- Born: March 22, 1918 Dallas, Texas, U.S.
- Died: November 13, 1989 (aged 71) Houston, Texas, U.S.
- Education: University of Texas School of Law
- Occupations: Oilman, political activist
- Political party: Republican Party
- Spouse: Marion Glasco
- Children: 8
- Relatives: Joseph Glasco (brother-in-law)

= C. Fred Chambers =

American oilman and political activist (1918–1989)

C. Fred Chambers (March 22, 1918 – November 13, 1989) was an American oilman and political activist. He was the co-founder of several oil and has companies active in North America and the Netherlands. He was an aide to former president George H. W. Bush.

==Early life==
C. Fred Chambers was born on March 22, 1918, in Dallas, Texas. He graduated from the University of Texas School of Law in Austin.

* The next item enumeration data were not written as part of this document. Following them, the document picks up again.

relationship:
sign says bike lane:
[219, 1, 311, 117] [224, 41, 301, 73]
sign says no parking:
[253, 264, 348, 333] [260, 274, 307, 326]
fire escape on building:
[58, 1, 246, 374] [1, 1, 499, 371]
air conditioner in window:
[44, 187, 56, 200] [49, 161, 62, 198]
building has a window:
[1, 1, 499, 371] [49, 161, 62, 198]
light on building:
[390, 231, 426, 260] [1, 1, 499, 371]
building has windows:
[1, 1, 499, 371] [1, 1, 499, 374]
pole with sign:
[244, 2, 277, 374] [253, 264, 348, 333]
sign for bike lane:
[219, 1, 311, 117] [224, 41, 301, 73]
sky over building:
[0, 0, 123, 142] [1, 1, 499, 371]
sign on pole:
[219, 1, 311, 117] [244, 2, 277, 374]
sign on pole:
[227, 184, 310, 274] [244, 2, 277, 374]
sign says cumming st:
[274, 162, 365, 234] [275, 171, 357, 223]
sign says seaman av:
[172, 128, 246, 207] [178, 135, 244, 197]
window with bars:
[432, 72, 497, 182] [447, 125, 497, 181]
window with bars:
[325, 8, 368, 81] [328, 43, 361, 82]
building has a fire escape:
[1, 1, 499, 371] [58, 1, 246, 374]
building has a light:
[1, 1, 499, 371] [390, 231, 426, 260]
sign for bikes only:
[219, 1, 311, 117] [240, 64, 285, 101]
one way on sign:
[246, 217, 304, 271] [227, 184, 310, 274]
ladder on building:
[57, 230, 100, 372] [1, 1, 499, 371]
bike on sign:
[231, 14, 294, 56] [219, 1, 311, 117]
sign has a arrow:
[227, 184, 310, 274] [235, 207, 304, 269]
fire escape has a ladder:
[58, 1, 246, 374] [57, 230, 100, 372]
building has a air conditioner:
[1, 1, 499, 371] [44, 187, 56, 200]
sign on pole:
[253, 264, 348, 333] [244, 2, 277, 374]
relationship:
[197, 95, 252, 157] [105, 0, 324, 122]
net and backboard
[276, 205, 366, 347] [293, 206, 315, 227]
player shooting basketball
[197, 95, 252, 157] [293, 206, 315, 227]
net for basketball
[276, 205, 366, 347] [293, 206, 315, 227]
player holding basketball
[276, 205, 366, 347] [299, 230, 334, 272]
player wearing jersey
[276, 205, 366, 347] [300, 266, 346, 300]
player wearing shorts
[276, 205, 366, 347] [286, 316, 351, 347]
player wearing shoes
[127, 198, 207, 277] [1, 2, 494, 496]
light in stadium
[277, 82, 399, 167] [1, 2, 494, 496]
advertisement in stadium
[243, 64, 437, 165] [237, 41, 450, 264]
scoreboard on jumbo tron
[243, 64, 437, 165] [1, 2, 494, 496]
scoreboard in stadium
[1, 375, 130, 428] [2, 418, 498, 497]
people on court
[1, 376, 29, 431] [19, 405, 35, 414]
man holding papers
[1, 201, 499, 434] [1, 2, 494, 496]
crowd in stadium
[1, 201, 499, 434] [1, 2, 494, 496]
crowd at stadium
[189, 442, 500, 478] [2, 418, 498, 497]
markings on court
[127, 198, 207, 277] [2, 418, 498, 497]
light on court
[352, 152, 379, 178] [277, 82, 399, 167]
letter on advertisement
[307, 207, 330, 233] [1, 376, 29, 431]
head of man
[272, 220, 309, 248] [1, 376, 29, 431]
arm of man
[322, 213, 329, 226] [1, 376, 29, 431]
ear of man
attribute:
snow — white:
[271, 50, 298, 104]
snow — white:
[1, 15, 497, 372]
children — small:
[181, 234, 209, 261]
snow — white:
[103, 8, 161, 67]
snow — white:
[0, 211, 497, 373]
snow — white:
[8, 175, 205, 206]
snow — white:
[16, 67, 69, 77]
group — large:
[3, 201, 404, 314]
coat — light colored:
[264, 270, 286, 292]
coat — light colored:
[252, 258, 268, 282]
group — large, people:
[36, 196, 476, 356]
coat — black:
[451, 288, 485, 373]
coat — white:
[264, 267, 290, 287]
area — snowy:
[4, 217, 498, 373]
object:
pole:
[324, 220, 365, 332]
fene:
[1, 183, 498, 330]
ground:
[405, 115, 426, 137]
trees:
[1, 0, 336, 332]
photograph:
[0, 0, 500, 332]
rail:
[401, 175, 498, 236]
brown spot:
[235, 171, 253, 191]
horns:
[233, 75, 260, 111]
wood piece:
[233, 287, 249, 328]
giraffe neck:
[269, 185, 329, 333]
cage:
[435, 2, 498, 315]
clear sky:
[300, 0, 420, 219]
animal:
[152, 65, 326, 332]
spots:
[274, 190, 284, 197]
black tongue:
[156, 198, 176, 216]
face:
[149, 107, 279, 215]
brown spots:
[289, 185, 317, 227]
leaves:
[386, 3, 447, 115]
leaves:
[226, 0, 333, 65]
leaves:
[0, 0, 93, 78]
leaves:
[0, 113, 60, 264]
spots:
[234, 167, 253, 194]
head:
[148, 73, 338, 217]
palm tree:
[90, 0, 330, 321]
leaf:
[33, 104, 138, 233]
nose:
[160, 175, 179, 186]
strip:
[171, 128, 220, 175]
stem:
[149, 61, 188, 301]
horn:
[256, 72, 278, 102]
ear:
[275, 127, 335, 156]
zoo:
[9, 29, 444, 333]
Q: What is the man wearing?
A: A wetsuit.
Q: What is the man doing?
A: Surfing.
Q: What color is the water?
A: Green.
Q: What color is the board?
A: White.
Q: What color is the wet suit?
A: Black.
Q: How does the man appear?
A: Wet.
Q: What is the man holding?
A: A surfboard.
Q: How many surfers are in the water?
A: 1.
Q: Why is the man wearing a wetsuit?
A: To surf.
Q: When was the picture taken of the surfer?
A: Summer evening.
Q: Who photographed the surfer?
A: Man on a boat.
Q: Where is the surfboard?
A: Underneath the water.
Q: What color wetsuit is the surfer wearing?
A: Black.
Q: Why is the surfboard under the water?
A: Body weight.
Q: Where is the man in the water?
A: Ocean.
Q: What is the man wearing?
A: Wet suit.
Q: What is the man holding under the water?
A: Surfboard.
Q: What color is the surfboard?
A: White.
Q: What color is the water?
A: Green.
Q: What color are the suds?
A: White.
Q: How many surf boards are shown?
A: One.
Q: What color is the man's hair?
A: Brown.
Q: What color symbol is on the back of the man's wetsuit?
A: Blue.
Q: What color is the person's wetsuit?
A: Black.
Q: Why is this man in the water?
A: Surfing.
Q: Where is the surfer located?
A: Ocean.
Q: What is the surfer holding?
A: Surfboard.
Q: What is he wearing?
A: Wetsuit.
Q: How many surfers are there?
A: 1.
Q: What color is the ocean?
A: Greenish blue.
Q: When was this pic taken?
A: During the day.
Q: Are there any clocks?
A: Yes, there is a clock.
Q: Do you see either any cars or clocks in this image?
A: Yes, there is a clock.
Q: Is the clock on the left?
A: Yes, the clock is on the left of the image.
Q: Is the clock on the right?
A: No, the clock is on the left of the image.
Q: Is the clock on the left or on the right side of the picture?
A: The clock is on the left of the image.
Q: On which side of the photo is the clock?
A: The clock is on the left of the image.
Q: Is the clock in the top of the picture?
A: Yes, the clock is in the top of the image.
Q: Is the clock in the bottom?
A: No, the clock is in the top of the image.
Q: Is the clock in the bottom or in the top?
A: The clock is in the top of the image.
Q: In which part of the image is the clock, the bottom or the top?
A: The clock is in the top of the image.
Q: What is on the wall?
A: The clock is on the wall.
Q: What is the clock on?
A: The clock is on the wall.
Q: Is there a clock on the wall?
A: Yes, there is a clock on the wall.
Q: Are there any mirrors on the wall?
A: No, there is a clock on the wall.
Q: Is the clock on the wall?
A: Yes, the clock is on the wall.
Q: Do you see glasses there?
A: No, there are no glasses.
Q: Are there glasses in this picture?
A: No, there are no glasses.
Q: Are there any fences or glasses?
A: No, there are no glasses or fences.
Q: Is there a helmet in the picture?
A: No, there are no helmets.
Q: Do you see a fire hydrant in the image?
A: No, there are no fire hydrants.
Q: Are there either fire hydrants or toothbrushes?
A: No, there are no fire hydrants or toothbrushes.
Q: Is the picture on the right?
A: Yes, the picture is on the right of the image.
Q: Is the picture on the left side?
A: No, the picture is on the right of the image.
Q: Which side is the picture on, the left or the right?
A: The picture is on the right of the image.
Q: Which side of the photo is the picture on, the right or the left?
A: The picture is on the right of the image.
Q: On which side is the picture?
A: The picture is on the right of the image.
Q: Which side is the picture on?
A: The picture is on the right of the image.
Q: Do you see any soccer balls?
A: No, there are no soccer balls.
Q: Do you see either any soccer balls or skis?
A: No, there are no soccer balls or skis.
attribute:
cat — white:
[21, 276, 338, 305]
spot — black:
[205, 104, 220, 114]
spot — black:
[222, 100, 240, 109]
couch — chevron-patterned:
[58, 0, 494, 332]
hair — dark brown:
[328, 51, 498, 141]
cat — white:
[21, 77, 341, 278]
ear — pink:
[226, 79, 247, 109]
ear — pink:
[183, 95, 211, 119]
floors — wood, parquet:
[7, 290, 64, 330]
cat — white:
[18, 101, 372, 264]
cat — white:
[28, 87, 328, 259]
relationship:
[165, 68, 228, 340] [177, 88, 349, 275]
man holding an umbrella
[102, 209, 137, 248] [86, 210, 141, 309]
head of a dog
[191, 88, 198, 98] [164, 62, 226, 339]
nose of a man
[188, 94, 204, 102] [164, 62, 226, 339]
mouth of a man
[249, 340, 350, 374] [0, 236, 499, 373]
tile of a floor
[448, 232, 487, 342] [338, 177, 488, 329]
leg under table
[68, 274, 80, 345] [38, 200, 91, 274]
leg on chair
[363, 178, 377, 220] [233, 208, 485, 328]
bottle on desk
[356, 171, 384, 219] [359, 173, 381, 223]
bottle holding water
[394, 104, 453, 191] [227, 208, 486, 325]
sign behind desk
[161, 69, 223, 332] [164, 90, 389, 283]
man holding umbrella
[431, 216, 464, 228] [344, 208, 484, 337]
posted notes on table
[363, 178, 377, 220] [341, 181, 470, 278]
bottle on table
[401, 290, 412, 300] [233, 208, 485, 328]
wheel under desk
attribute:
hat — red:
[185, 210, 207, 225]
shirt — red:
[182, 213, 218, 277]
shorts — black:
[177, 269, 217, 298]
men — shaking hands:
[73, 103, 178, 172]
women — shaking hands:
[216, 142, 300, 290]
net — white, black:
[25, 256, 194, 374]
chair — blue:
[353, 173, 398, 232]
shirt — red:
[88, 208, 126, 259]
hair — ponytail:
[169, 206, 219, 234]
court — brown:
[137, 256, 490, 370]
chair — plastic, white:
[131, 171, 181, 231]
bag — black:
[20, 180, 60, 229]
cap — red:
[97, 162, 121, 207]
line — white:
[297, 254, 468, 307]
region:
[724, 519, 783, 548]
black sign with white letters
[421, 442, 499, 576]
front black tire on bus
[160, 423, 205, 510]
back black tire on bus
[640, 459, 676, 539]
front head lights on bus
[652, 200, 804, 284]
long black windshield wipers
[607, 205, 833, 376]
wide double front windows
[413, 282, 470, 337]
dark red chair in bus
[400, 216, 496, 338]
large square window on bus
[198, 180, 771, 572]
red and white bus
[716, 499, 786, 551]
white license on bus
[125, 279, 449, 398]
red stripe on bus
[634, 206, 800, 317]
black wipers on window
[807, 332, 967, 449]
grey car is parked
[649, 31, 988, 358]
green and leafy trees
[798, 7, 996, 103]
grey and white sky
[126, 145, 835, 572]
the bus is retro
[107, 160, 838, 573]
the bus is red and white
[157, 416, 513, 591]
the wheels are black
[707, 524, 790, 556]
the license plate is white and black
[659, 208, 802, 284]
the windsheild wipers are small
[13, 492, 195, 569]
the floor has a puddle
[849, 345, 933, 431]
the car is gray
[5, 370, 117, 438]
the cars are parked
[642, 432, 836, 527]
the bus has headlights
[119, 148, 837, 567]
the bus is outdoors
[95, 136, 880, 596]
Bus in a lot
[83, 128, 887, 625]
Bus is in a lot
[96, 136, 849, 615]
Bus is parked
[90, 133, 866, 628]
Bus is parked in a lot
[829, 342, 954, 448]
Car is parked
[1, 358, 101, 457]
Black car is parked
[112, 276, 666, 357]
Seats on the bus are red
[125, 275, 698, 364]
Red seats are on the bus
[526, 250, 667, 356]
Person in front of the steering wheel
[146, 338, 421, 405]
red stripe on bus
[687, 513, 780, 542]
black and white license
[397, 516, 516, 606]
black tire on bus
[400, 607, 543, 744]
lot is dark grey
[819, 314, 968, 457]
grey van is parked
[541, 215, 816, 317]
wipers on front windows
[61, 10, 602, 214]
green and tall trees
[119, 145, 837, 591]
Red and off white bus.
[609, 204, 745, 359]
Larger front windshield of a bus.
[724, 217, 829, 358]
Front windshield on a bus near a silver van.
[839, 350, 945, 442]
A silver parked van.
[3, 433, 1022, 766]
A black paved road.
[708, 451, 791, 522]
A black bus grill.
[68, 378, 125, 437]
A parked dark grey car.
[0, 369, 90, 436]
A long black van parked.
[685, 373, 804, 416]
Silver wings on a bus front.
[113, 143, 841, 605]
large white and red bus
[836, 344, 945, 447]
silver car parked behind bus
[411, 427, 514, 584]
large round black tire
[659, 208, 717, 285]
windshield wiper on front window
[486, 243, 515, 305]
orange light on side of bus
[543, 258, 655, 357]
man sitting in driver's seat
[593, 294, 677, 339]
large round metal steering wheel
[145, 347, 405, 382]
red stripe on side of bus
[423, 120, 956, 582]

He subsequently served in the United States Navy.

==Business career==
Chambers worked as a businessman in the oil industry in Dallas and Midland, Texas. With William Kennedy, he co-founded C & K Petroleum in 1953. The oil and gas company was active in the Permian Basin, the Gulf Coast, the Mid-Continent oil province, the Rocky Mountains and Western Canada. By 1981, they sold C & K Petroleum to Alaska Interstate Company for US$200 million.

With Kennedy and J.M. Ritchie, Chambers co-founded Ritchie Oil C&K, another oil and gas company based in Alberta, Canada. They also co-founded C&K Nederland Company in the Netherlands. By 1980, Chambers co-founded Chambers Explorations with two of his sons, Charlie and Bill.

Chambers was inducted into the Hall of Fame of the Permian Basin Petroleum Museum in 2005.

==Political involvement==
Chambers became friends with George H. W. Bush when they were both oilmen in Midland. In December 1968, Chambers was invited by Bush to a dinner at the Alibi Club in Washington, D.C., in honor of astronaut Frank Borman. Meanwhile, Chambers chaired the finance committee of Bush's 1970 senatorial campaign.

==Personal and death==
Chambers married Marion Glasco, the sister of painter Joseph Glasco. They had eight children. They resided in Houston, Texas, and they maintained an additional property in Santa Fe, New Mexico.

Chambers died on November 13, 1989, in Houston, Texas. His funeral, held at St. Michael's Catholic Church, was attended by President Bush and Secretary of State James Baker.